The New York Times wrote: "Directed by Mark Mori, written by Douglas Miller and — best of all — narrated by Page in her low, gruff Southern drawl, Bettie Page Reveals All covers much of the material that’s been related elsewhere, but with some nice differences. ... Mr. Mori actually seems to have liked Page, for whom he displays genuine, believable affection, and he shares the bad along with the good without giggles, judgment or rank sensationalism. Her voice-over ... suggests that Page liked him in turn. The results are absorbing if sometimes unhappy, both in the tale and its telling. No life is seamless, and not every biographical portrait needs to be, but this one is so riddled with awkward transitions, including on the soundtrack, that it tends to lurch distractingly, as if Mr.
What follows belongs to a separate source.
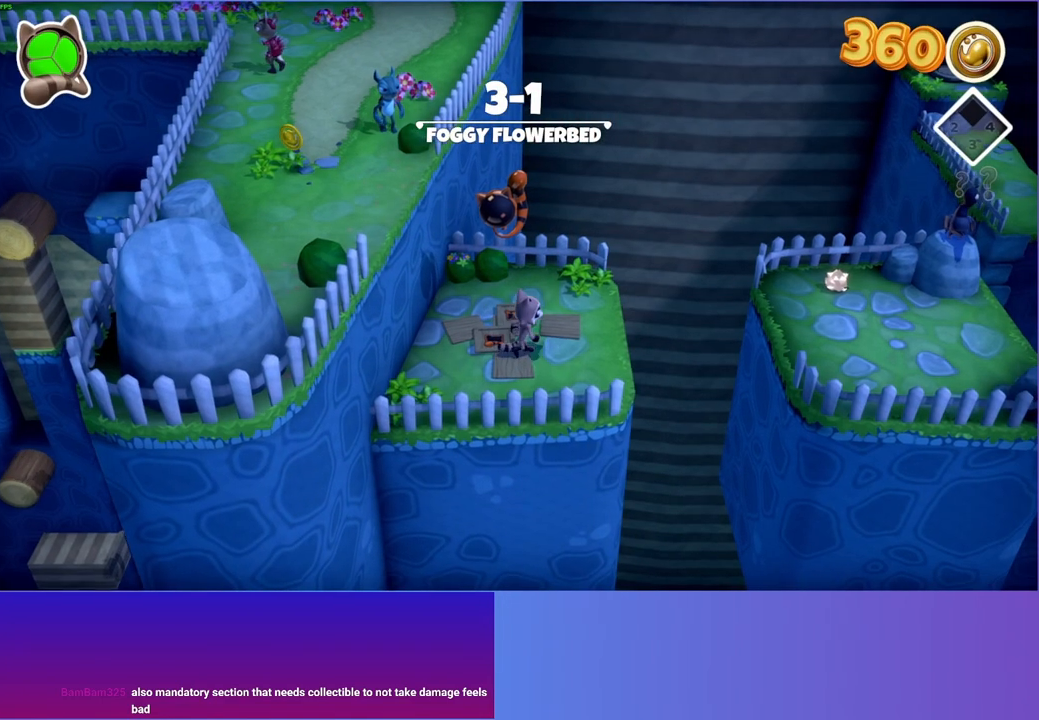
{"buttons": ["A"], "left_stick": "right", "right_stick": "center", "events": [[383, "A", "down"]]}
Mori were still trying to figure out how to piece the whole thing together."

Time Out wrote: "Two Bettie Pages emerge from Mark Mori’s sensationalized profile: First and immortally, there’s the squirmy ’50s pinup, a libertine who brought a mile-wide wink to scenes of bondage. ... Then we hear the older Page, recorded on tape before her 2008 death, casting back on her days in the limelight and beyond ... Both ladies deserve better. It requires a facile grasp of sociocultural history to suggest that Page’s niche eroticism kicked off the sexual revolution – even if it’s Hugh Hefner saying it. Her hasty departure from the industry (coupled with an FBI investigation and a conversion to evangelical Christianity) deserves franker scrutiny, from thinkers deeper than Shalom Harlow. And Mori’s interview with the older Page (a coup) is frustrating, not just for revealing less than “all,” but for his inability to push a paradoxically modest person beyond skin-deep significance."
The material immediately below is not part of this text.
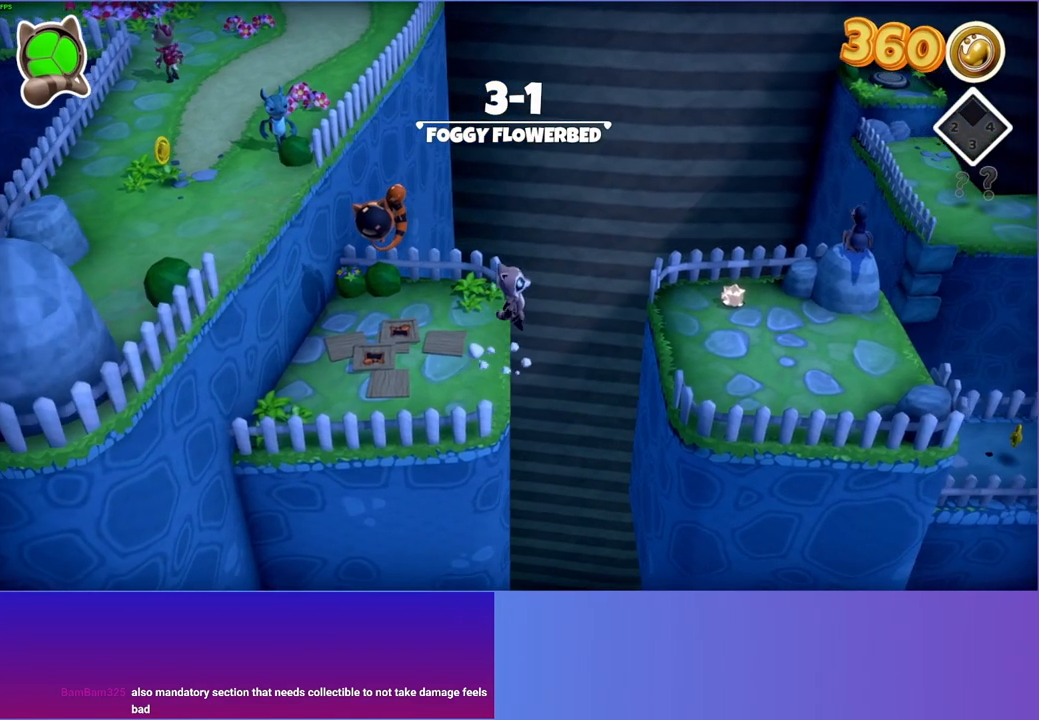
{"buttons": [], "left_stick": "right", "right_stick": "center", "events": [[317, "A", "up"]]}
RogerEbert.com wrote: "[Page's] voiceover track is the reason to see the film, which is mainly conventional in structure and sometimes sloppy in execution. But any time the film abandons the tired talking-head formula, with experts like Hugh Hefner and Dita Von Teese needlessly telling us why Page is influential, and goes back to Page talking, it finds its footing."

== Accolades ==
Bettie Page Reveals All won the Jury Award for Best Feature Documentary at the 2013 Garden State Film Festival.